[Data]
■ ■ ■ ■ ■

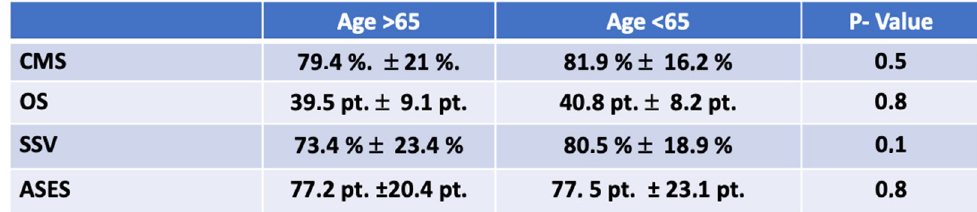
Figure 3. Clinical scores. Comparable clinical outcomes of patients over and under the age of 65 without any significant differences.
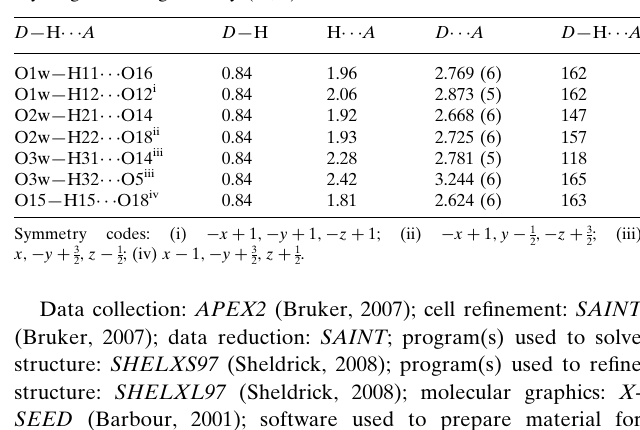
Hydrogen-bond geometry (A˚ , (cid:2)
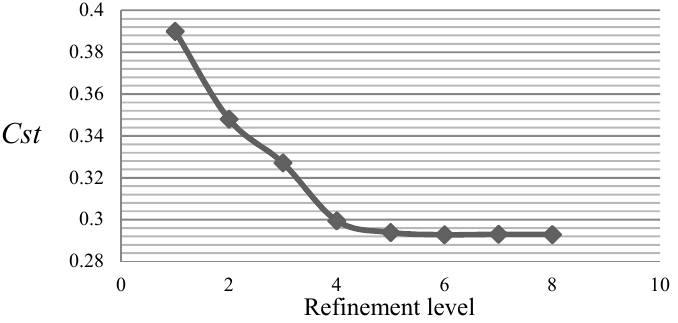
Figure 8. Variation of the static torque coefficient ( Cst ) with different refinement levels.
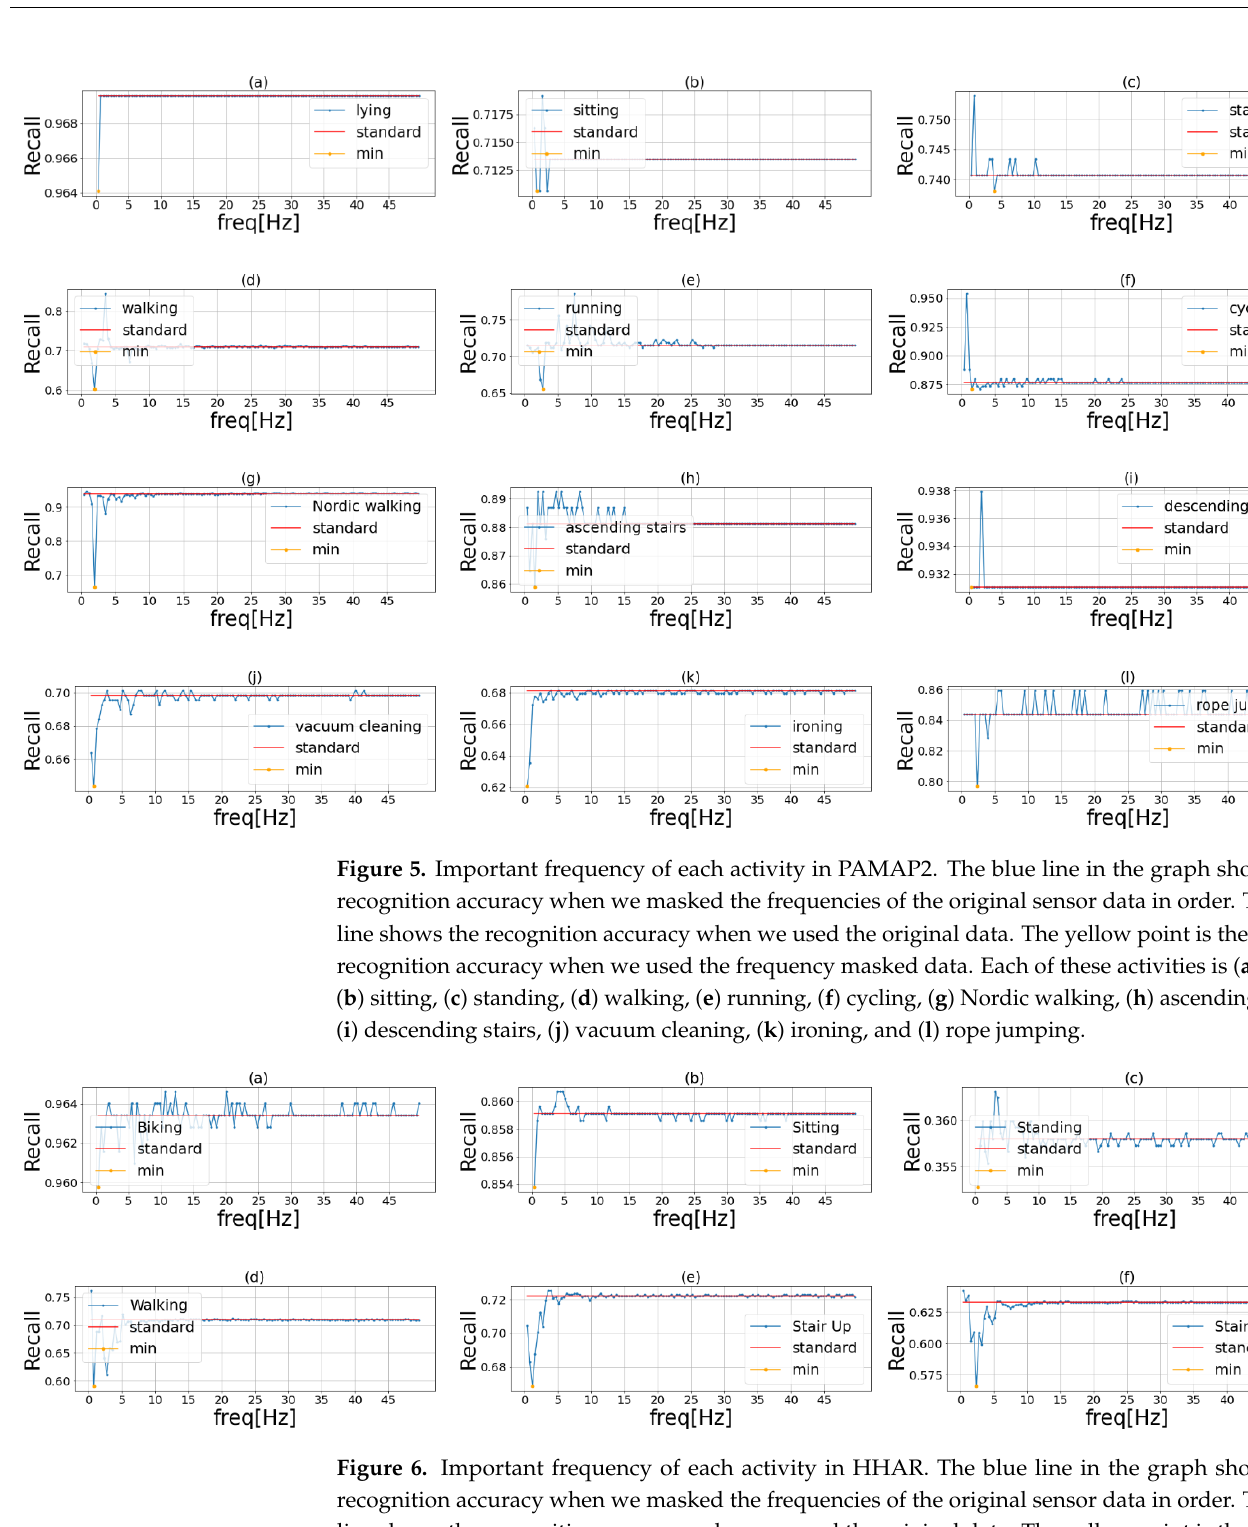
Table 5. Important frequency of each activity in UniMiB.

■ ■ ■ ■ ■

[Aim of the exercise]
All of the data, minus its pictures, should be repeated exactly.

[Answer section]
Figure 3. Clinical scores. Comparable clinical outcomes of patients over and under the age of 65 without any significant differences.
Hydrogen-bond geometry (A˚ , (cid:2)
Figure 8. Variation of the static torque coefficient ( Cst ) with different refinement levels.
Table 5. Important frequency of each activity in UniMiB.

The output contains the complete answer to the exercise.